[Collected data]
====

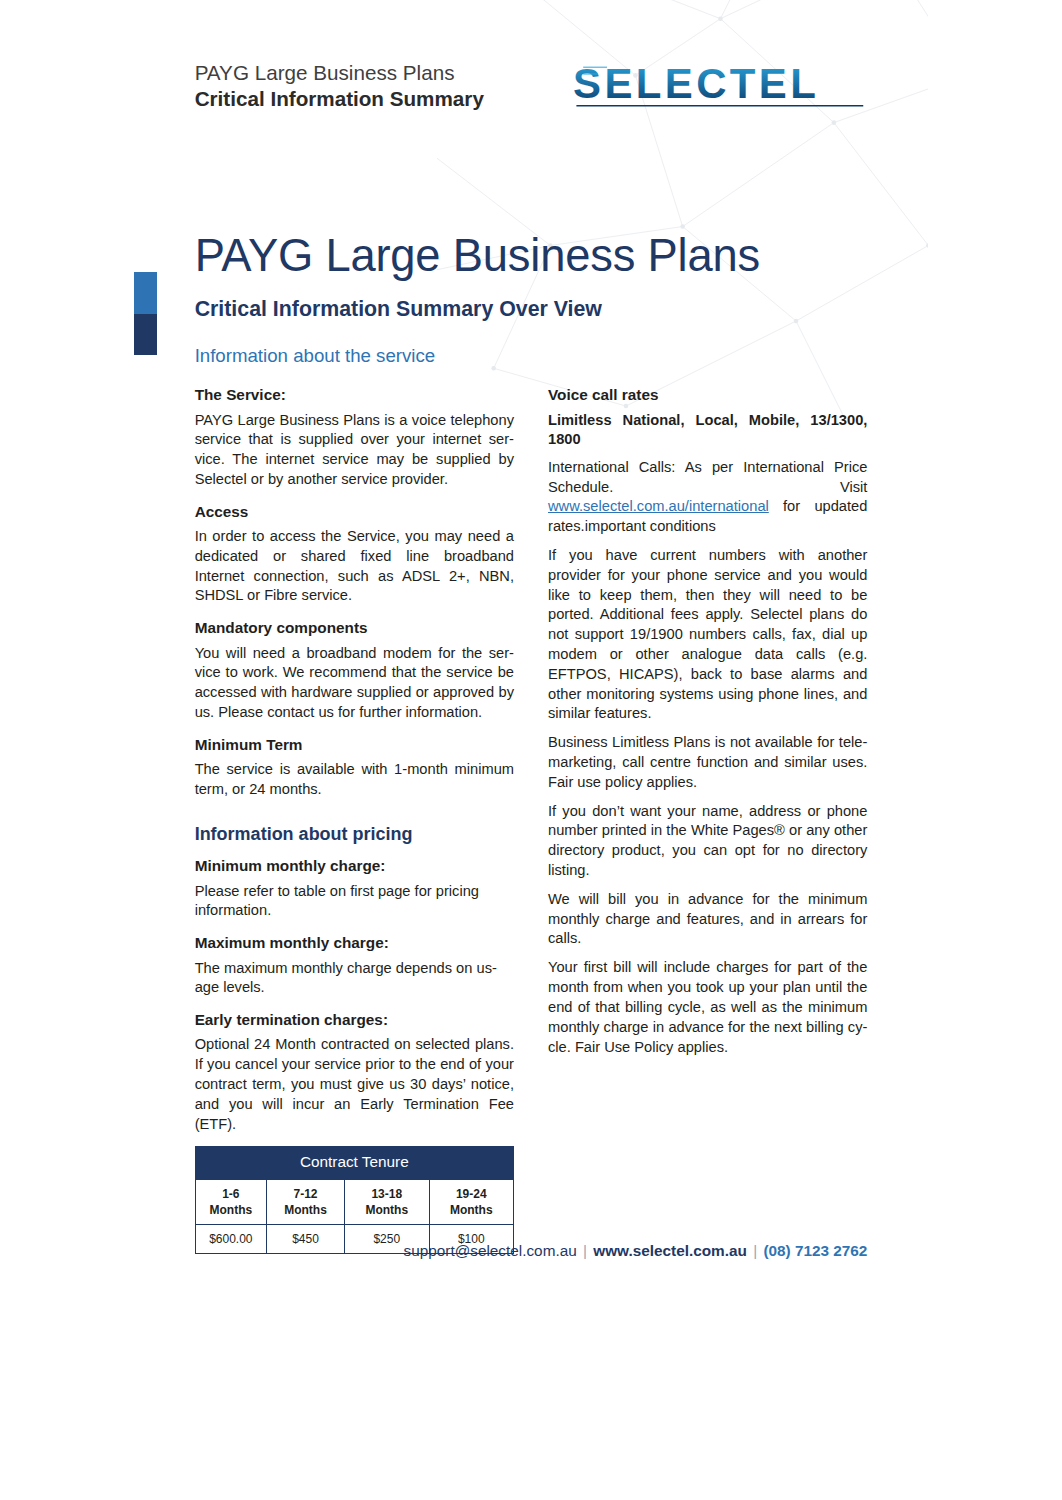PAYG Large Business Plans
Critical Information Summary
SELECTEL
PAYG Large Business Plans
Critical Information Summary Over View
Information about the service
The Service:
PAYG Large Business Plans is a voice telephony service that is supplied over your internet service. The internet service may be supplied by Selectel or by another service provider.
Access
In order to access the Service, you may need a dedicated or shared fixed line broadband Internet connection, such as ADSL 2+, NBN, SHDSL or Fibre service.
Mandatory components
You will need a broadband modem for the service to work. We recommend that the service be accessed with hardware supplied or approved by us. Please contact us for further information.
Minimum Term
The service is available with 1-month minimum term, or 24 months.
Information about pricing
Minimum monthly charge:
Please refer to table on first page for pricing information.
Maximum monthly charge:
The maximum monthly charge depends on usage levels.
Early termination charges:
Optional 24 Month contracted on selected plans. If you cancel your service prior to the end of your contract term, you must give us 30 days’ notice, and you will incur an Early Termination Fee (ETF).
Contract Tenure
| 1-6 Months | 7-12 Months | 13-18 Months | 19-24 Months |
| --- | --- | --- | --- |
| $600.00 | $450 | $250 | $100 |
Voice call rates
Limitless National, Local, Mobile, 13/1300, 1800
International Calls: As per International Price Schedule. Visit www.selectel.com.au/international for updated rates.important conditions
If you have current numbers with another provider for your phone service and you would like to keep them, then they will need to be ported. Additional fees apply. Selectel plans do not support 19/1900 numbers calls, fax, dial up modem or other analogue data calls (e.g. EFTPOS, HICAPS), back to base alarms and other monitoring systems using phone lines, and similar features.
Business Limitless Plans is not available for telemarketing, call centre function and similar uses. Fair use policy applies.
If you don’t want your name, address or phone number printed in the White Pages® or any other directory product, you can opt for no directory listing.
We will bill you in advance for the minimum monthly charge and features, and in arrears for calls.
Your first bill will include charges for part of the month from when you took up your plan until the end of that billing cycle, as well as the minimum monthly charge in advance for the next billing cycle. Fair Use Policy applies.
support@selectel.com.au | www.selectel.com.au | (08) 7123 2762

====

Exercise directions> Only lines with the word "phone" are wanted. Find and copy them from the records above.

Written answer>
If you have current numbers with another provider for your phone service and you would like to keep them, then they will need to be ported. Additional fees apply. Selectel plans do not support 19/1900 numbers calls, fax, dial up modem or other analogue data calls (e.g. EFTPOS, HICAPS), back to base alarms and other monitoring systems using phone lines, and similar features.
If you don’t want your name, address or phone number printed in the White Pages® or any other directory product, you can opt for no directory listing.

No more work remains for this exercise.